The two went in hiding, and emerged later in a dramatic fashion only to be sent to jail.

The University student leader Kanhaiya Kumar, who was picked up by police, beaten by lawyers, and sent to jail, was released soon after. He lost no time in taking on the Prime Minister, his party, and his policies directly. Anirban and Khalid too addressed crowds in JNU with rousing speeches against the BJP.

Many saw in these students, especially in Kanhaiya Kumar, seeds of promising political leadership.

Now one year later, almost everyone seems to have lost interest in the ‘anti-national elements’, including the police department itself.

Having begun investigations in the case in a dramatic fashion, the Delhi police has still not filed chargesheet in the case.

Police officers privately admit that the chances of making any more arrests in the case are quite low.

Kanhaiya has, apart from producing a book about his ordeal – Bihar to Tihar – not really been able to propel his political career. Anirban Bhattacharya has just submitted his PhD thesis and is now quietly working on some research projects. The outspoken Umar Khalid has become more withdrawn, not willing to speak in public without consulting his lawyer.

Senior police officers told this reporter that the investigations in this case seem to have reached a dead end.

Sources also say there is no pressure on the Special Cell to file the chargesheet. There is a debate going on in police Headquarters in Delhi on whether to chargesheet just three students and name others, or arrest other people as well and then file a complete chargesheet.

“This case involves voluminous investigation. Therefore, it is taking time,” said the officer, adding, “We’re trying to connect the loose ends. I can assure you that the final report will be balanced, logical, and strong.”

According to Kanhaiya Kumar, the case has become “a big joke”.

“JNU was wrongly highlighted in the case. Even after a year there is no chargesheet in the case, which proves the allegations were baseless. If something did happen, then why there is no chargesheet yet? It’s a big blot on the system,” said Kanhaiya, who is now busy completing his PhD.

Kanhaiya has changed his phone number since being released from the jail.
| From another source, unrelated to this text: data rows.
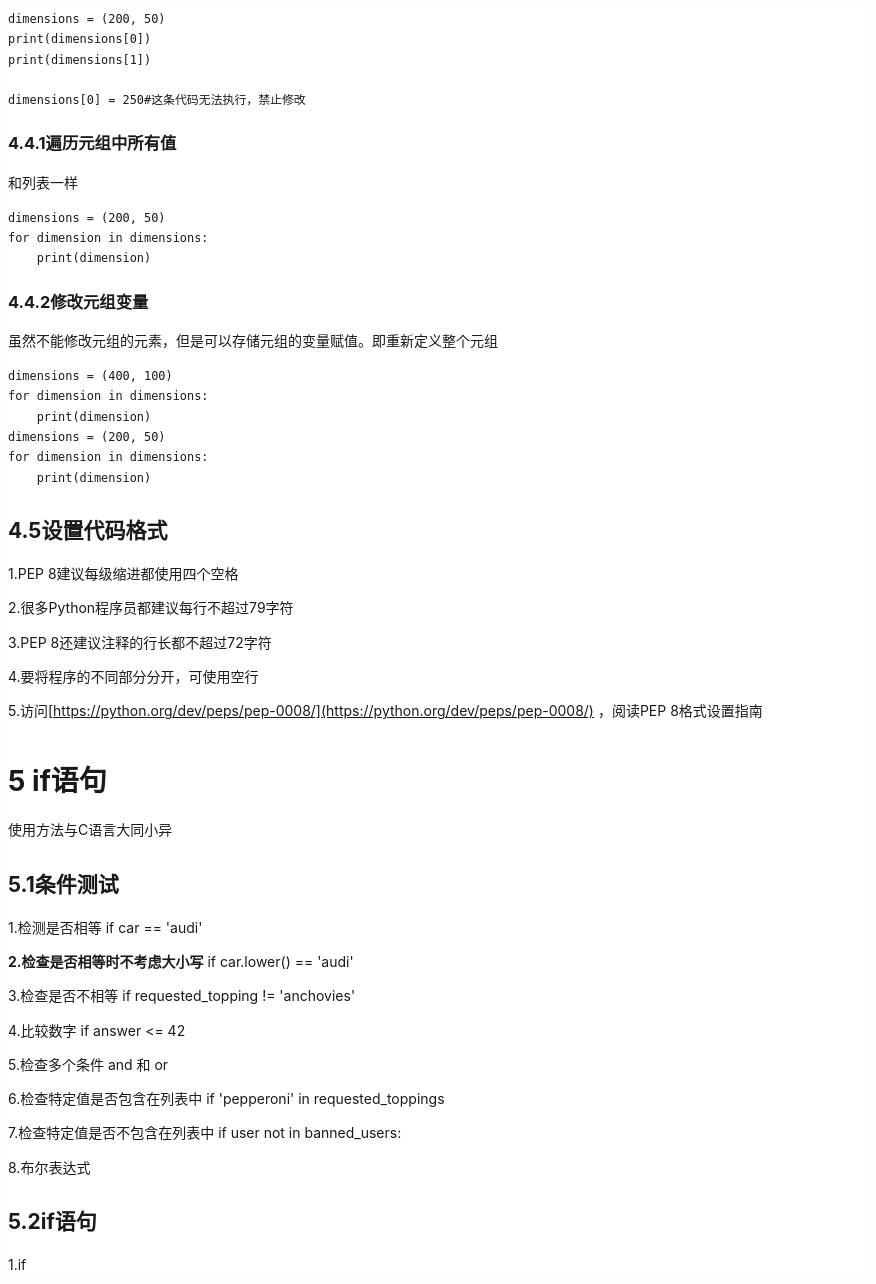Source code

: 
	dimensions = (200, 50)
	print(dimensions[0])
	print(dimensions[1])
	
	dimensions[0] = 250#这条代码无法执行，禁止修改
### 4.4.1遍历元组中所有值 ###
和列表一样

	dimensions = (200, 50)
	for dimension in dimensions:
	    print(dimension)
### 4.4.2修改元组变量 ###
虽然不能修改元组的元素，但是可以存储元组的变量赋值。即重新定义整个元组

	dimensions = (400, 100)
	for dimension in dimensions:
	    print(dimension)
	dimensions = (200, 50)
	for dimension in dimensions:
	    print(dimension)
## 4.5设置代码格式 ##
1.PEP 8建议每级缩进都使用四个空格

2.很多Python程序员都建议每行不超过79字符

3.PEP 8还建议注释的行长都不超过72字符

4.要将程序的不同部分分开，可使用空行

5.访问[https://python.org/dev/peps/pep-0008/](https://python.org/dev/peps/pep-0008/) ，阅读PEP 8格式设置指南

# 5 if语句 #
使用方法与C语言大同小异

## 5.1条件测试 ##
1.检测是否相等 if car == 'audi'

**2.检查是否相等时不考虑大小写** if car.lower() == 'audi'

3.检查是否不相等 if requested_topping != 'anchovies'

4.比较数字 if answer <= 42

5.检查多个条件 and 和 or

6.检查特定值是否包含在列表中 if 'pepperoni' in requested_toppings

7.检查特定值是否不包含在列表中 if user not in banned_users:

8.布尔表达式
## 5.2if语句 ##
1.if
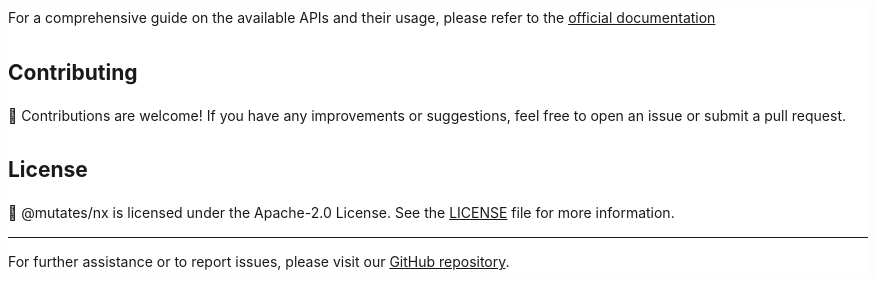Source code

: For a comprehensive guide on the available APIs and their usage, please refer to the
[official documentation](https://mutates.katsuba.dev/packages/nx)

## Contributing

🤝 Contributions are welcome! If you have any improvements or suggestions, feel free to open an
issue or submit a pull request.

## License

📄 @mutates/nx is licensed under the Apache-2.0 License. See the
[LICENSE](https://github.com/ikatsuba/mutates/blob/main/LICENSE) file for more information.

---

For further assistance or to report issues, please visit our
[GitHub repository](https://github.com/ikatsuba/mutates).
Talking about his experience in jail, he said, “I have learnt the reality of life in jail. Jail has a different kind of restriction but outside the jail (reference to society) there are more restrictions. It’s a bigger jail outside.”

Another accused, Rama Naga, on the other hand submitted his dissertation in July 2016. Umar presented a conference paper right after coming out of the jail. When contacted by CNN-News18, Umar thought for a while and said he would first consult his lawyer and then speak on the matter.

On being asked if this year Kanhaiya would participate in any such event related to Afzal Guru, Umar clarified, “I was not part of the event nor participated in any such event last time. This time also, if any such event happens, I am neither participating nor organising.”

Shehla Rashid former JNUSU vice-president, said that the sedition law was misused by the government.

“From the beginning we have maintained that the video was doctored and no JNU student raised any slogan. The fact that there is no chargesheet shows how the sedition law was misused.”

JNU’s ABVP unit, which raked up the issue first, feels the powers-that-be have given a long rope to Kanhaiya and other suspects in this case.

Former Joint Secretary, of JNU students’ union, Saurabh Sharma, who also is a member of ABVP, said, “The role of the JNU administration looks no different and appears toothless when it comes to punishing the wrongdoers. Apart from creating a buzz over the names of a couple of Left activists of JNU, the action by police has not been able to bring into its ambit the real culprits.”

Meanwhile, sources in Delhi police said there are high chances that men from the special branch and special cell might be present in the JNU on February 9 to monitor the activity.